Here is a longer term look at the Yen chart, which has strengthened further this week, and sent the Nikkei down 3% Sunday night.
We are still long our DXJ and EWJ, although the trades have lagged since we added the positions July 2nd, 2013.
Potential support exists at $40 on the DXJ and $10 on the EWJ. The positions are down about 10% – not what we had hoped when buying.
Last night, from what I read on ISI Group’s daily note, the Japan consumption tax is being planned for 2014, although offsetting measures such as tax breaks for homeowners are alos being planned to mitigate the economic impact of the consumption tax.
In addition, recent CPI data out of Japan was much stronger-than-expected, indicating the deflationary grip Japan has been locked in since 1988, is fading. (The only negative with that, is that my expectation for that kind of news would be that the Nikkei would have rallied and the yen and JGP weaken in the face of the inflation news, but no such luck.)
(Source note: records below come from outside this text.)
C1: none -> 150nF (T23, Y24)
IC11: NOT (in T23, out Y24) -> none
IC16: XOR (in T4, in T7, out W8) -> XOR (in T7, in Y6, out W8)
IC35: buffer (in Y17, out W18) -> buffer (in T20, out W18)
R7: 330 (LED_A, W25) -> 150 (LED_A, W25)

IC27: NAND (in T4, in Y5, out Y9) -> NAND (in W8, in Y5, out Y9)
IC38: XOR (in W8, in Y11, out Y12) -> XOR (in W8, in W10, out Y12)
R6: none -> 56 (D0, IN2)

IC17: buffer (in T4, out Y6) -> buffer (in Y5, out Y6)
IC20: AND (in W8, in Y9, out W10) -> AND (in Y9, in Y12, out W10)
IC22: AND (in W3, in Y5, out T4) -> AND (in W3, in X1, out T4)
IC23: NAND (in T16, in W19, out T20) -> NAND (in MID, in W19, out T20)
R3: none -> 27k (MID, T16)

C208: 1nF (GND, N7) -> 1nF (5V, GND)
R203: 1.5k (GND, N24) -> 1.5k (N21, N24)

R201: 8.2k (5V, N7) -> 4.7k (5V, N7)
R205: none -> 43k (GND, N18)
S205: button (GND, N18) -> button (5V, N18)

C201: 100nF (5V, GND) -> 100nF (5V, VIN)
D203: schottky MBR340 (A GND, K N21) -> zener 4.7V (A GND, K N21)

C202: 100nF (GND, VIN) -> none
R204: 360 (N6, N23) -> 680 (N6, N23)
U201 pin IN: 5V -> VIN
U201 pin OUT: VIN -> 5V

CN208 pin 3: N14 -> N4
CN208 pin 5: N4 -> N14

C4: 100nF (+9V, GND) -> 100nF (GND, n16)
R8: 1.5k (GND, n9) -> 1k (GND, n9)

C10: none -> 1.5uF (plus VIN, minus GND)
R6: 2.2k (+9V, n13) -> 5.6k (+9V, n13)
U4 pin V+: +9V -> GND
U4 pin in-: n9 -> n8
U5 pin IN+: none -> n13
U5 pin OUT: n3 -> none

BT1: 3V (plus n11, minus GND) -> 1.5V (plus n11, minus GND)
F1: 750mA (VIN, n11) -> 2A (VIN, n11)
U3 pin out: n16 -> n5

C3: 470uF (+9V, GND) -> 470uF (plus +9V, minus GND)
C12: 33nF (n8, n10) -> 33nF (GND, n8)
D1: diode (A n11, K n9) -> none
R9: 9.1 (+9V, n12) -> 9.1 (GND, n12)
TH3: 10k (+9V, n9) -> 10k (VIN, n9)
The trading pattern or correlation in terms of Japan’s recovery that have been in evidence since mid 2012:
1.) Weaker yen – I think the yen needs to trade again over 105 – 106 or the June ’13 highs
2.) The 10-year JGB (Japanese Goevrnment Bond) yield needs to continue trek higher, indicative of stronger economic growth;
3.) Last (but not least), the Nikkei needs to continue higher.
All our client positions are evaluated each and every day. Right now, we’d like to see the yen weaken as a sign that Japan is going to continue on the economic recovery (and not deflationary) path.